Mitreißende Spannung. Furioses Tempo. Psychologische Raffinesse. Karin Slaughters triumphale Rückkehr zu ihrer bisher erfolgreichsten Romanreihe!
Es ist der persönlichste Fall in Will Trents Laufbahn. Das spürt der Ermittler schon in dem Moment, als er das leer stehende Lagerhaus betritt und die Leiche entdeckt - die Leiche eines Ex-Cops. Blutige Fußabdrücke weisen auf ein zweites Opfer hin. Eine Frau. Von ihr fehlt jede Spur.
Das Brisante: Gegen den prominenten Eigentümer des Lagerhauses ermittelt Will bereits seit einem halben Jahr wegen Vergewaltigung. Erfolglos!
Als am Tatort zudem ein Revolver gefunden wird, der auf Wills Noch-Ehefrau Angie zugelassen ist, ahnt er, dass dies ein Spiel auf Leben und Tod wird.

Meine Meinung:

Karin Slaughter ist in meinen Augen eine der besten Thriller-Autorinnen. Wenn ich auch nicht all ihre Romane bisher gelesen habe, so sind doch alle absolut spannend, brutal, ernüchternd, fesselnd und ziemlich grauenhaft. Man sollte sie möglichst nicht abends im Bett lesen, wenn man emotional veranlagt ist. Ich zumindest habe dann Schlafprobleme… Das hält mich jedoch nicht davon ab, immer mal wieder einen Roman von ihr in die Hand zu nehmen und zu verschlingen.
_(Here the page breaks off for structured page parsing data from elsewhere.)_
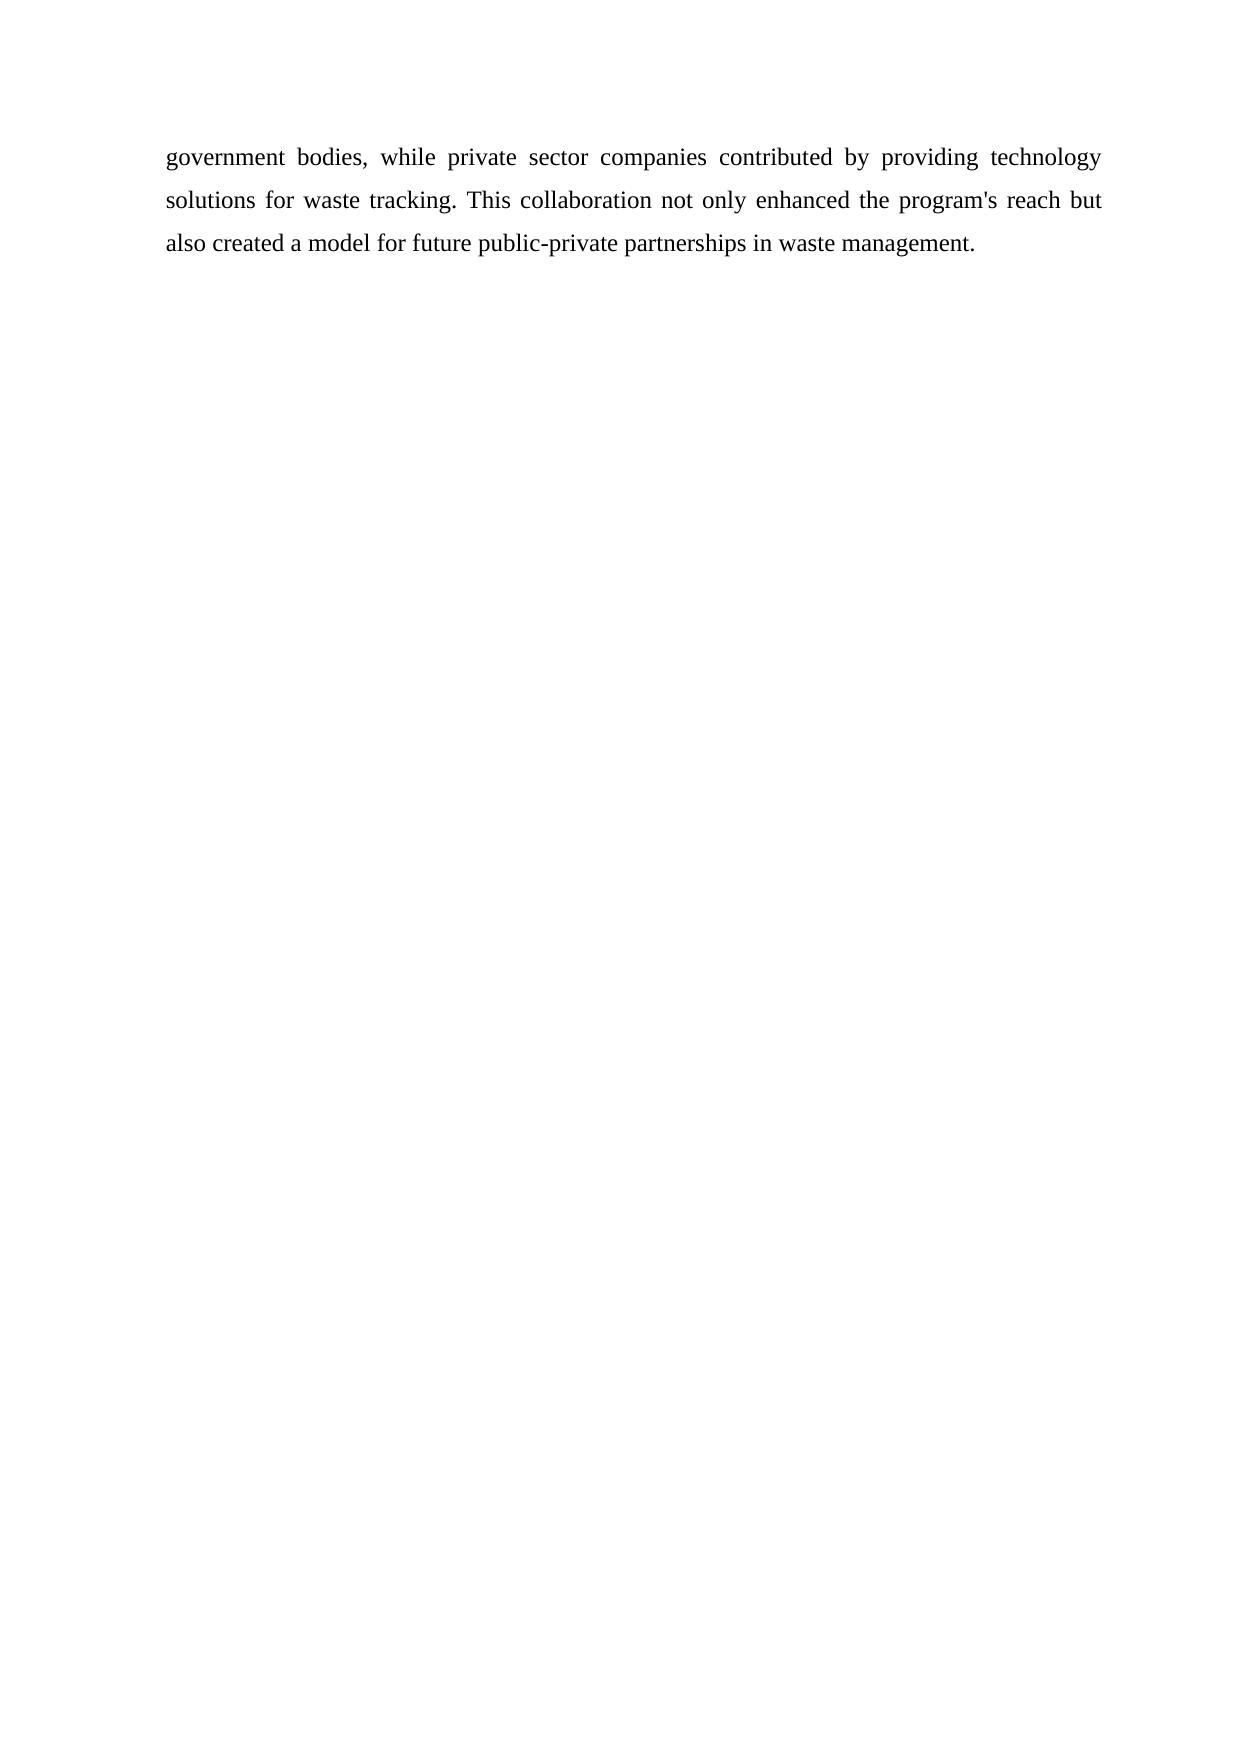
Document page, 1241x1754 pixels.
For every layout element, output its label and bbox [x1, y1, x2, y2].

text [166, 142, 1103, 257]
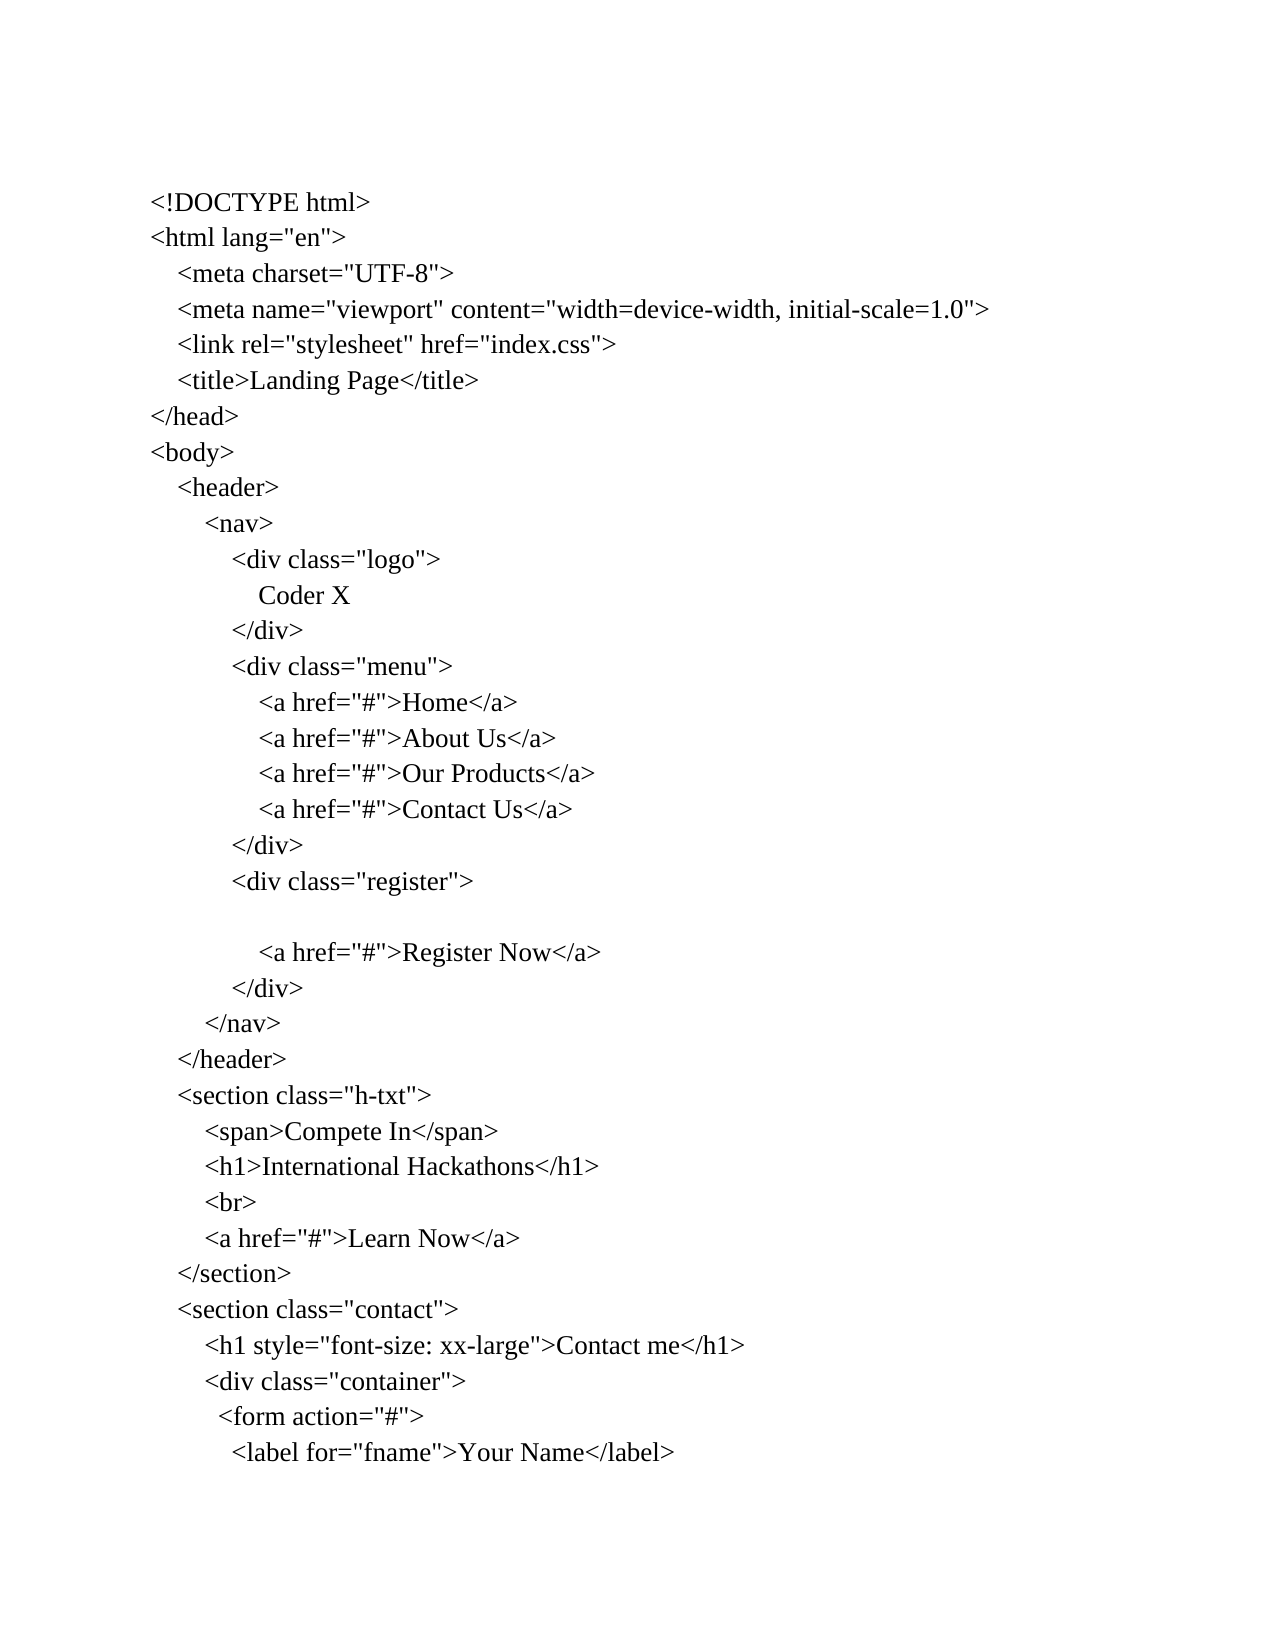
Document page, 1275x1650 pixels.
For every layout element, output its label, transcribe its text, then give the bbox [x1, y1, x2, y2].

text <a href="#">Home</a> [150, 686, 1125, 717]
text </div> [150, 972, 1125, 1003]
text <a href="#">About Us</a> [150, 722, 1125, 753]
text <meta name="viewport" content="width=device-width, initial-scale=1.0"> [150, 293, 1125, 324]
text <div class="logo"> [150, 543, 1125, 574]
text <title>Landing Page</title> [150, 364, 1125, 396]
text <a href="#">Contact Us</a> [150, 793, 1125, 824]
text </header> [150, 1043, 1125, 1074]
text <form action="#"> [150, 1401, 1125, 1432]
text </div> [150, 829, 1125, 860]
text <section class="h-txt"> [150, 1079, 1125, 1110]
text <br> [150, 1186, 1125, 1217]
text <label for="fname">Your Name</label> [150, 1436, 1125, 1467]
text <div class="container"> [150, 1365, 1125, 1396]
text <h1>International Hackathons</h1> [150, 1150, 1125, 1182]
text <meta charset="UTF-8"> [150, 257, 1125, 288]
text <a href="#">Register Now</a> [150, 936, 1125, 967]
text <span>Compete In</span> [150, 1115, 1125, 1146]
text <body> [150, 436, 1125, 467]
text <!DOCTYPE html> [150, 186, 1125, 217]
text <div class="menu"> [150, 650, 1125, 681]
text <nav> [150, 507, 1125, 538]
text Coder X [150, 579, 1125, 610]
text <h1 style="font-size: xx-large">Contact me</h1> [150, 1329, 1125, 1360]
text </nav> [150, 1007, 1125, 1039]
text <header> [150, 472, 1125, 503]
text <html lang="en"> [150, 221, 1125, 253]
text <link rel="stylesheet" href="index.css"> [150, 329, 1125, 360]
text </div> [150, 614, 1125, 646]
text <div class="register"> [150, 864, 1125, 896]
text <a href="#">Our Products</a> [150, 757, 1125, 788]
text <section class="contact"> [150, 1293, 1125, 1324]
text </section> [150, 1258, 1125, 1289]
text </head> [150, 400, 1125, 431]
text <a href="#">Learn Now</a> [150, 1222, 1125, 1253]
“Blutige Fesseln” ist ein sehr dichter Roman. Was für mich sehr wichtig ist, sind die trotz allem sehr lebensecht dargestellten Figuren, denn niemand ist nur gut oder böse. Wir treffen hier skrupellose ehemalige Polizisten genauso wie Rechtsanwälte und Manager, die Spuren beseitigen lassen. Und mehr. Aber auch Menschen, die ein Leben unter Kriminellen und in Heimen kennen und sich unterschiedlich entwickelt haben. Ganz besonders hat mich fasziniert, wie Angie beschrieben wurde. Man konnte ihre Aktionen von außen verfolgen, aber Karin Slaughter führt uns auch in ihr Innerstes, ihre eigenen Gedanken und Gefühle. Und plötzlich steckt auch in diesem Menschen ein verletzter, einsamer Mensch.

So vieles geschieht in so wenig Zeit, das Buch lässt uns atemlos durch die Zeilen hetzen, um eine junge Frau vor ihrem Mann zu retten, ihren Sohn zu finden, Verbrecher zu jagen und vor allem die Spuren eines Schauplatzes zu analysieren, denn da scheint überhaupt nichts zusammen zu passen. Da werden sogar Identitäten vertauscht und die Polizei behindert.

Doch auch das Zwischenmenschliche kommt nicht zu kurz. Es geht auch um die Beziehung zwischen Will und Sara, welche zu zerbrechen droht, weil Angie einfach nicht loslassen kann, Sara beobachtet und bespitzelt. Sie geht viel weiter, als jeder normale Mensch gehen würde, und es ist erschreckend, dass sie noch immer damit durchkommt…

Man muss die vorhergehenden Bücher dieser Reihe nicht kennen, um Freude am Lesen zu haben. Ich kenne sie nicht und hatte sehr viel Freude an diesem spannenden Roman. Ein Grund mehr, diese Autorin wieder etwas öfter auf meine “auch-wieder-lesen-wollen-Liste” zu setzen.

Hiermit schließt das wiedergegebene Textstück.